The first priority for good research is quite simply that it should be based on good ideas, leading to viable and testable hypotheses for improving treatment.  Another basic rule of Stage III trials is that they are comparative; i.e. used to compare one group of patients on the new treatment, with a control group receiving standard treatment (or where available, untreated patients).  And it is here that we come across a necessary and crucial part of the entire procedure, yet one that has been known to cause real concern for patients and their loved ones – namely “randomization”. The overriding concern of patients must surely be that they receive the ‘best bet’ so far as treatment is concerned. The question that we need to address here, therefore, is: does randomization in any way compromise this understandable and laudable aim? Let me explain.

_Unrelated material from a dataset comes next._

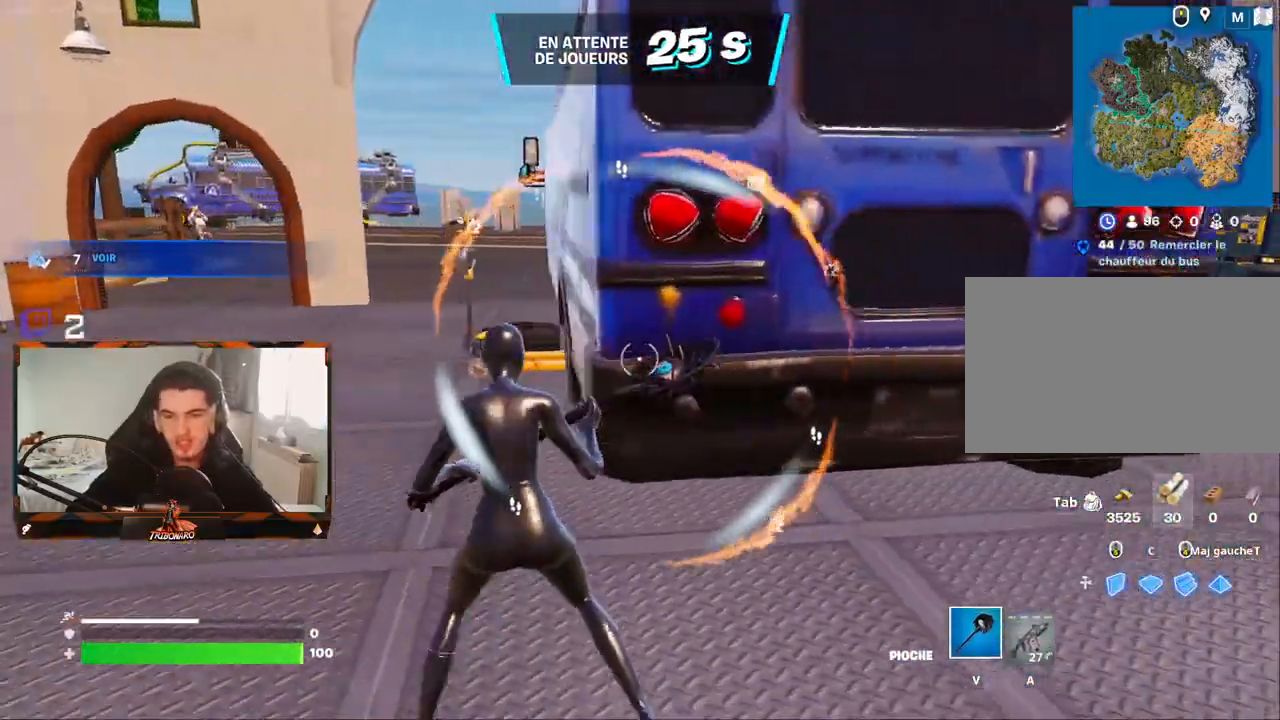
{"keys": ["z"], "mouse": [], "mouse_move": "still", "events": [[167, "q", "up"], [350, "x", "down"], [484, "x", "up"]]}
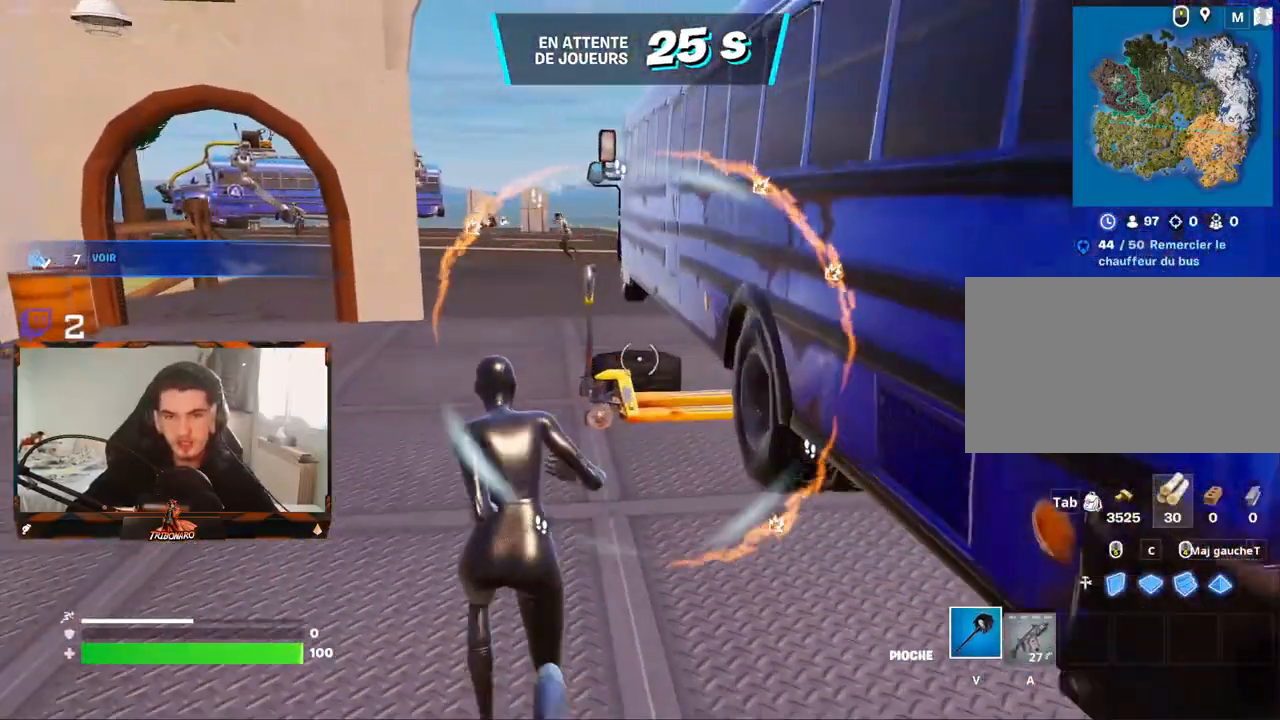
{"keys": ["z"], "mouse": [], "mouse_move": "still", "events": [[84, "q", "down"], [267, "q", "up"]]}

Randomization is a well-proven statistical device for ensuring that patients are assigned to one or other ‘arms’ (research groups) of the study, i.e. experimental (the “new drug” group) and a control (standard treatment group) on a purely chance basis, not tainted by other factors such as patient, doctor (or any other) preference or prejudice, leading to bias.  The purposes of randomization are therefore twofold: i. it guards against such human judgments causing error through bias (where the case for either treatment is as yet unproven; hence the case for a trial) and ii. It provides a sound basis for standardization of statistical analysis, i.e. tests for statistical significance which will clearly separate chance results from those which can, on the basis of statistical validity and reliability, be attributed to the treatment under test.

(There is a selection of methods of randomization, the most common being the assignment of random numbers from a neutral and dependable pre-prepared table.  However, such methods will not be pursued here, other than to add that all questions concerning the ethics of randomization would in every case of credible research, have been very carefully weighed at an earlier stage of protocol design and construction).